* [PASSAGE TO READ]
Didn't know how to label this issue really. I couldn't find any similar post on the forums either.
Two identical DELL servers, same specs. I am running PVE 8.0.4, updated to latest version. Servers are in a cluster (no QDevice yet, it's being prepared and is in testing at the moment). I have HW RAID, on top of that I have LVM. Then on top of that I have ZFS.
Now, before some ZFS purist starts posting opinions learned from FreeNAS forums and similar places -> this is actually the best performing option on my servers to have ZFS. Yes, I did my due diligence and spent literally tens of hours testing various configurations (testing is hard), including of course ZFS on HBA with ZIL on SSD. These servers come with a PERC H740P with 8 GB BBWC cache... a HW RAID10+LVM+ZFS consistently gives better performance than any "give disks to ZFS directly" options I could try. Including having ZIL on SSD - HW RAID + LVM + ZFS on trop was still faster. I just wanted to get that out of the way first, before someone even starts. I can post results if someone is interested.

[Text data taken from the page]
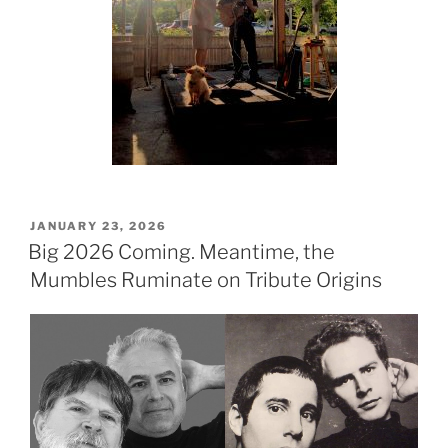
POSTED
JANUARY 23, 2026
ON
Big 2026 Coming. Meantime, the
Mumbles Ruminate on Tribute Origins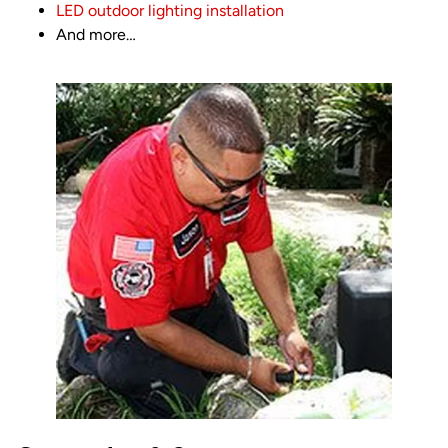
LED outdoor lighting installation
And more…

* [REQUIRED ACTION] From the forum post about the server setup, extract the passage starting at "Now, before some" and ending at "someone is interested.", copying it word for word.

* [RESPONSE AREA]
Now, before some ZFS purist starts posting opinions learned from FreeNAS forums and similar places -> this is actually the best performing option on my servers to have ZFS. Yes, I did my due diligence and spent literally tens of hours testing various configurations (testing is hard), including of course ZFS on HBA with ZIL on SSD. These servers come with a PERC H740P with 8 GB BBWC cache... a HW RAID10+LVM+ZFS consistently gives better performance than any "give disks to ZFS directly" options I could try. Including having ZIL on SSD - HW RAID + LVM + ZFS on trop was still faster. I just wanted to get that out of the way first, before someone even starts. I can post results if someone is interested.